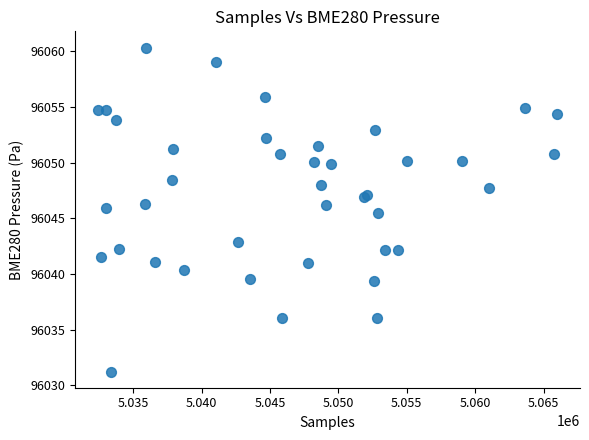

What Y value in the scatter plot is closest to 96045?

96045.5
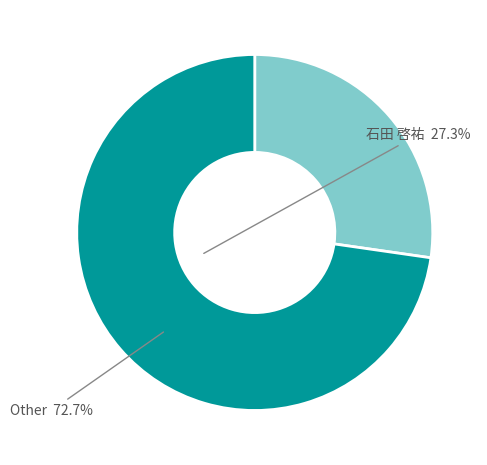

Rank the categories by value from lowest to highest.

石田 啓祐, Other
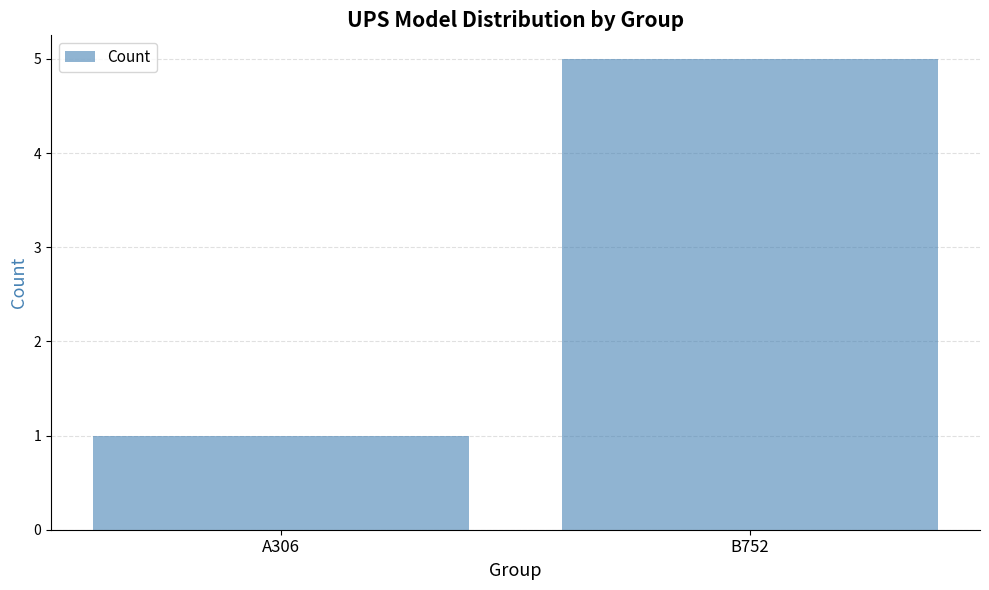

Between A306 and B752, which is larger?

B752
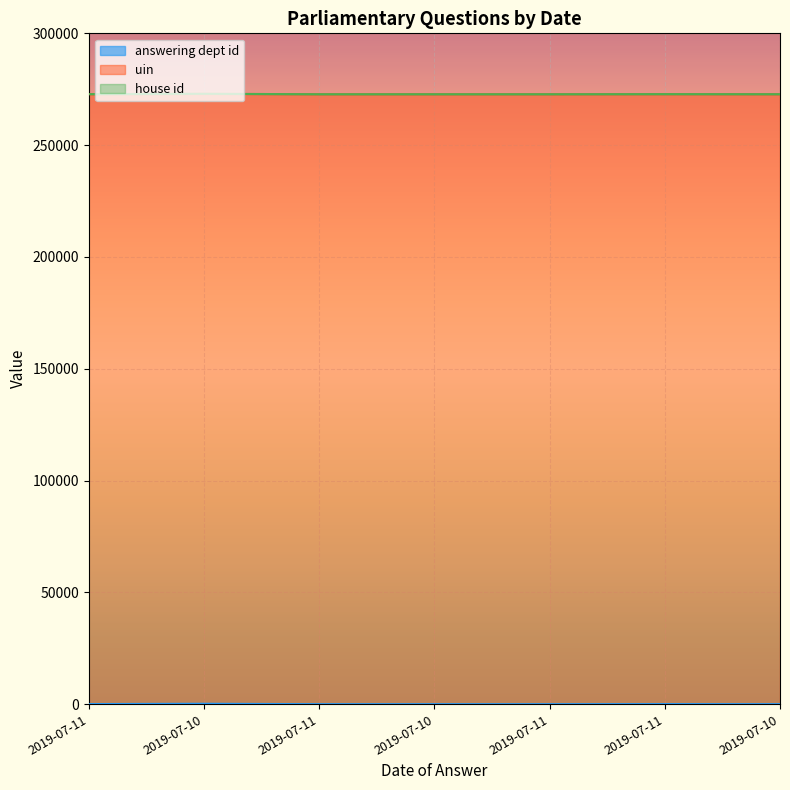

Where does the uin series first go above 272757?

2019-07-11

_Task directions_
Rewrite these rows with every "value" swapped for "figure" and nothing else changed. Leave out the pictures.

_Output below_
What Y figure in the scatter plot is closest to 96045?

96045.5

Rank the categories by figure from lowest to highest.

石田 啓祐, Other

Between A306 and B752, which is larger?

B752

Where does the uin series first go above 272757?

2019-07-11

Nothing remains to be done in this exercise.